[Data excerpts]
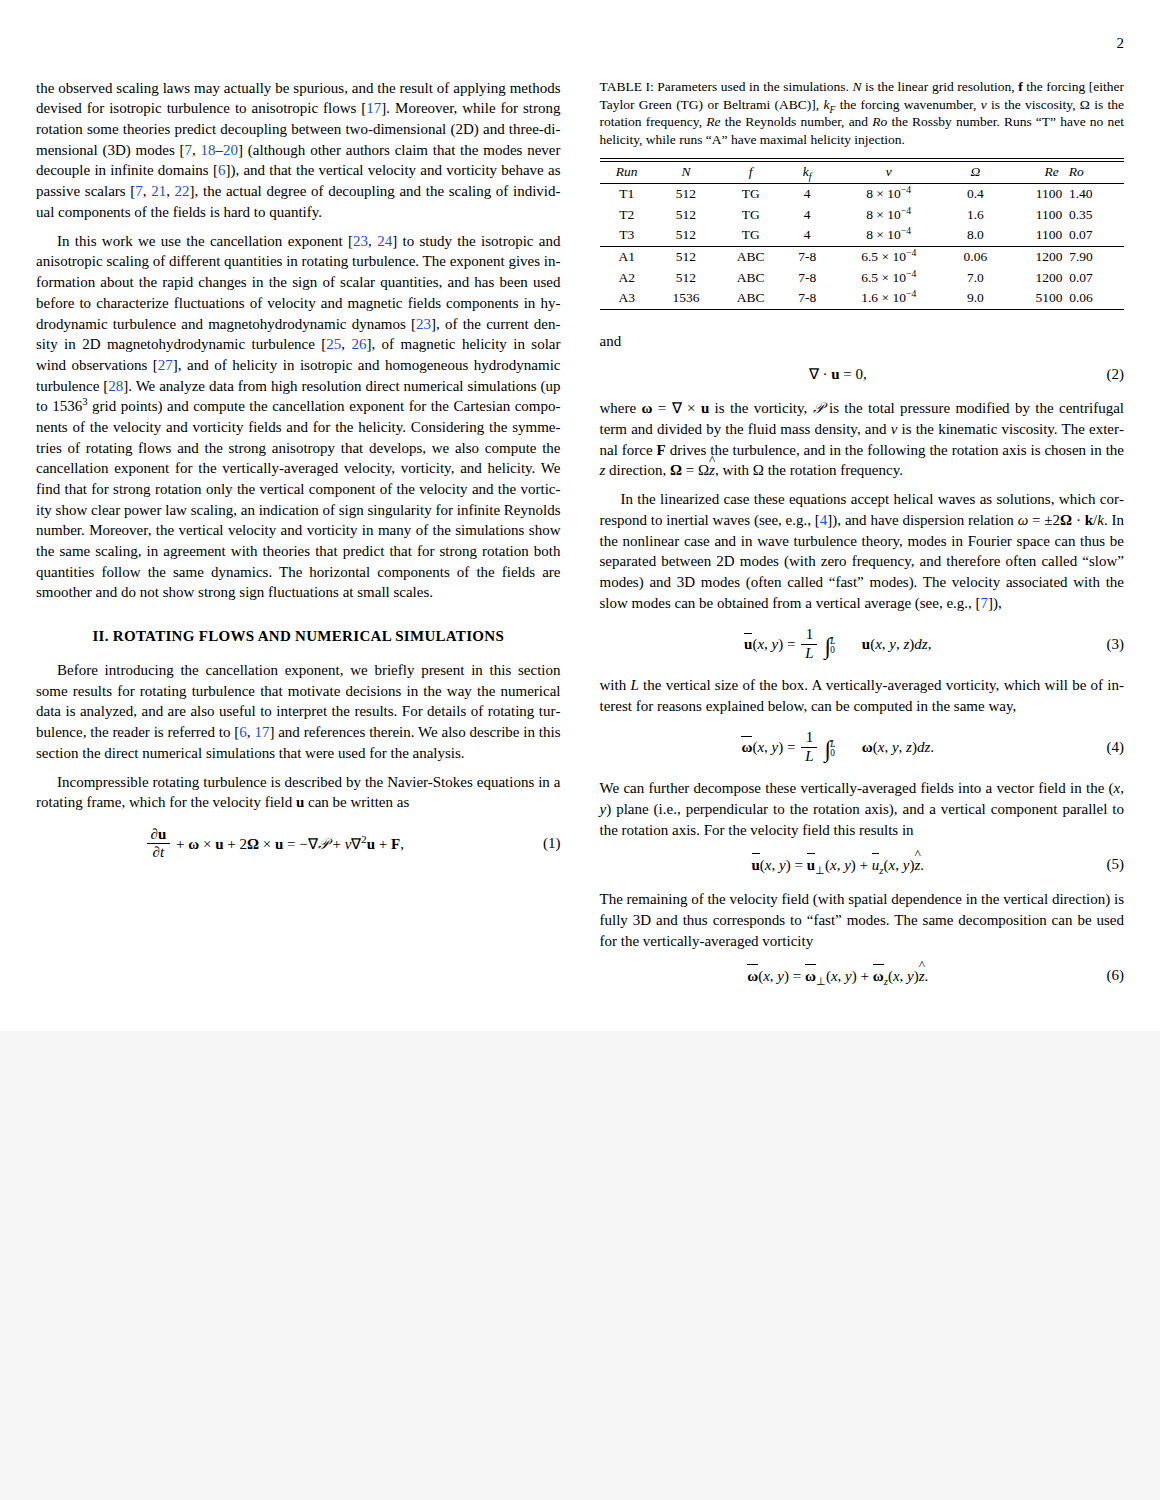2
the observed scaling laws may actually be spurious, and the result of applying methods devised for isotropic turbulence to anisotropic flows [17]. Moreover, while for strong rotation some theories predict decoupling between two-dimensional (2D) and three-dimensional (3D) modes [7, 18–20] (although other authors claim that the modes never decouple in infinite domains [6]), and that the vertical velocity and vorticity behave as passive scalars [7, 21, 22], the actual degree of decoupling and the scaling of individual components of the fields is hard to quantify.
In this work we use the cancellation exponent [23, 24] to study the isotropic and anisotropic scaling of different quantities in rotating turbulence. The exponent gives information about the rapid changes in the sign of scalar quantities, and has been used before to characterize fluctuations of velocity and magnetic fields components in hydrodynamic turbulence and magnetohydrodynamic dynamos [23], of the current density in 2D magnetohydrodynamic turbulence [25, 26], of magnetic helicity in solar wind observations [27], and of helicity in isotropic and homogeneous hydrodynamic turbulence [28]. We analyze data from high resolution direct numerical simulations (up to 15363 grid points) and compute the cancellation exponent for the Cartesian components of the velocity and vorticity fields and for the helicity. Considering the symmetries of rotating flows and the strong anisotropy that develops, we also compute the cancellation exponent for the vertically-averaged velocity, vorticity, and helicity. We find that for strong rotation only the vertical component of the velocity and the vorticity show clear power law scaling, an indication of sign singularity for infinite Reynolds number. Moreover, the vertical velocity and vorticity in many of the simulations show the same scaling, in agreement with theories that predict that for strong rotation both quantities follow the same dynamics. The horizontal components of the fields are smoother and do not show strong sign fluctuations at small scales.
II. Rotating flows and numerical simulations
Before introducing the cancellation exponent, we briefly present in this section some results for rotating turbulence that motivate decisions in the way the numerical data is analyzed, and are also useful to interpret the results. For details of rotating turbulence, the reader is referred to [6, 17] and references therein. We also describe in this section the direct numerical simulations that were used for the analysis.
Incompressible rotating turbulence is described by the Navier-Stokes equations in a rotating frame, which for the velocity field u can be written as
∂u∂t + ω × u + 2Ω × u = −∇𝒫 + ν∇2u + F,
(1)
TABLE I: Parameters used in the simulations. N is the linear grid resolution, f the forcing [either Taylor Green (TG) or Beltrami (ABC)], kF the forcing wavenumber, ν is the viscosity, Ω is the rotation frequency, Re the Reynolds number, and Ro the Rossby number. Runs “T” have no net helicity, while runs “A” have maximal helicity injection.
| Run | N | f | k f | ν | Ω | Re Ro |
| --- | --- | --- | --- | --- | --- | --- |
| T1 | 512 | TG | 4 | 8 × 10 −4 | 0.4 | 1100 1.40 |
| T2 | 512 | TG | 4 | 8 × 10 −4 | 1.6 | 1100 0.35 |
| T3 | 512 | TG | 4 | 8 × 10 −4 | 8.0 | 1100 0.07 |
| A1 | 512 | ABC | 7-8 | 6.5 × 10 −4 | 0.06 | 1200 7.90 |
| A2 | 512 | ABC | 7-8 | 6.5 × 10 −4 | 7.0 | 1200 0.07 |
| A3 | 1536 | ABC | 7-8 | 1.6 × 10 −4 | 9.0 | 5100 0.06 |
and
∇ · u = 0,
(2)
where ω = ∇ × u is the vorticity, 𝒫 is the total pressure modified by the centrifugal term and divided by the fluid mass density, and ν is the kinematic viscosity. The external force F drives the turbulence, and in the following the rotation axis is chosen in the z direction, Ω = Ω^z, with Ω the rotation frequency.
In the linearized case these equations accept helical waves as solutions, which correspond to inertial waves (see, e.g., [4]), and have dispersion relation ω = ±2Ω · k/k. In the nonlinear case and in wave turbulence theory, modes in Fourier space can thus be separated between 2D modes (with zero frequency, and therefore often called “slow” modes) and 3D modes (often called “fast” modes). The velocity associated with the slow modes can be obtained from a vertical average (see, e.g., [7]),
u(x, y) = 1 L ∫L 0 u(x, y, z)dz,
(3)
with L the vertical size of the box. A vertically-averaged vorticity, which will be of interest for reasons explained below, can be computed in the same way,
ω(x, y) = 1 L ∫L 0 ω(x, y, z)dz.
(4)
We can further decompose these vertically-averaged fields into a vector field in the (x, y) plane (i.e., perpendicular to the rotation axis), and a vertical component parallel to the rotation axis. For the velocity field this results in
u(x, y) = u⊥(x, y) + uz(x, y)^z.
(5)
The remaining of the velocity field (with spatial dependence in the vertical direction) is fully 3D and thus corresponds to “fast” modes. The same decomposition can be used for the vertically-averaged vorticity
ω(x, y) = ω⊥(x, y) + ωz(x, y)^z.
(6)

AIM OF THE TASK: Omitting the pictures, copy each record above exactly as it stands.

SOLUTION TO THIS EXERCISE:
2
the observed scaling laws may actually be spurious, and the result of applying methods devised for isotropic turbulence to anisotropic flows [17]. Moreover, while for strong rotation some theories predict decoupling between two-dimensional (2D) and three-dimensional (3D) modes [7, 18–20] (although other authors claim that the modes never decouple in infinite domains [6]), and that the vertical velocity and vorticity behave as passive scalars [7, 21, 22], the actual degree of decoupling and the scaling of individual components of the fields is hard to quantify.
In this work we use the cancellation exponent [23, 24] to study the isotropic and anisotropic scaling of different quantities in rotating turbulence. The exponent gives information about the rapid changes in the sign of scalar quantities, and has been used before to characterize fluctuations of velocity and magnetic fields components in hydrodynamic turbulence and magnetohydrodynamic dynamos [23], of the current density in 2D magnetohydrodynamic turbulence [25, 26], of magnetic helicity in solar wind observations [27], and of helicity in isotropic and homogeneous hydrodynamic turbulence [28]. We analyze data from high resolution direct numerical simulations (up to 15363 grid points) and compute the cancellation exponent for the Cartesian components of the velocity and vorticity fields and for the helicity. Considering the symmetries of rotating flows and the strong anisotropy that develops, we also compute the cancellation exponent for the vertically-averaged velocity, vorticity, and helicity. We find that for strong rotation only the vertical component of the velocity and the vorticity show clear power law scaling, an indication of sign singularity for infinite Reynolds number. Moreover, the vertical velocity and vorticity in many of the simulations show the same scaling, in agreement with theories that predict that for strong rotation both quantities follow the same dynamics. The horizontal components of the fields are smoother and do not show strong sign fluctuations at small scales.
II. Rotating flows and numerical simulations
Before introducing the cancellation exponent, we briefly present in this section some results for rotating turbulence that motivate decisions in the way the numerical data is analyzed, and are also useful to interpret the results. For details of rotating turbulence, the reader is referred to [6, 17] and references therein. We also describe in this section the direct numerical simulations that were used for the analysis.
Incompressible rotating turbulence is described by the Navier-Stokes equations in a rotating frame, which for the velocity field u can be written as
∂u∂t + ω × u + 2Ω × u = −∇𝒫 + ν∇2u + F,
(1)
TABLE I: Parameters used in the simulations. N is the linear grid resolution, f the forcing [either Taylor Green (TG) or Beltrami (ABC)], kF the forcing wavenumber, ν is the viscosity, Ω is the rotation frequency, Re the Reynolds number, and Ro the Rossby number. Runs “T” have no net helicity, while runs “A” have maximal helicity injection.
| Run | N | f | k f | ν | Ω | Re Ro |
| --- | --- | --- | --- | --- | --- | --- |
| T1 | 512 | TG | 4 | 8 × 10 −4 | 0.4 | 1100 1.40 |
| T2 | 512 | TG | 4 | 8 × 10 −4 | 1.6 | 1100 0.35 |
| T3 | 512 | TG | 4 | 8 × 10 −4 | 8.0 | 1100 0.07 |
| A1 | 512 | ABC | 7-8 | 6.5 × 10 −4 | 0.06 | 1200 7.90 |
| A2 | 512 | ABC | 7-8 | 6.5 × 10 −4 | 7.0 | 1200 0.07 |
| A3 | 1536 | ABC | 7-8 | 1.6 × 10 −4 | 9.0 | 5100 0.06 |
and
∇ · u = 0,
(2)
where ω = ∇ × u is the vorticity, 𝒫 is the total pressure modified by the centrifugal term and divided by the fluid mass density, and ν is the kinematic viscosity. The external force F drives the turbulence, and in the following the rotation axis is chosen in the z direction, Ω = Ω^z, with Ω the rotation frequency.
In the linearized case these equations accept helical waves as solutions, which correspond to inertial waves (see, e.g., [4]), and have dispersion relation ω = ±2Ω · k/k. In the nonlinear case and in wave turbulence theory, modes in Fourier space can thus be separated between 2D modes (with zero frequency, and therefore often called “slow” modes) and 3D modes (often called “fast” modes). The velocity associated with the slow modes can be obtained from a vertical average (see, e.g., [7]),
u(x, y) = 1 L ∫L 0 u(x, y, z)dz,
(3)
with L the vertical size of the box. A vertically-averaged vorticity, which will be of interest for reasons explained below, can be computed in the same way,
ω(x, y) = 1 L ∫L 0 ω(x, y, z)dz.
(4)
We can further decompose these vertically-averaged fields into a vector field in the (x, y) plane (i.e., perpendicular to the rotation axis), and a vertical component parallel to the rotation axis. For the velocity field this results in
u(x, y) = u⊥(x, y) + uz(x, y)^z.
(5)
The remaining of the velocity field (with spatial dependence in the vertical direction) is fully 3D and thus corresponds to “fast” modes. The same decomposition can be used for the vertically-averaged vorticity
ω(x, y) = ω⊥(x, y) + ωz(x, y)^z.
(6)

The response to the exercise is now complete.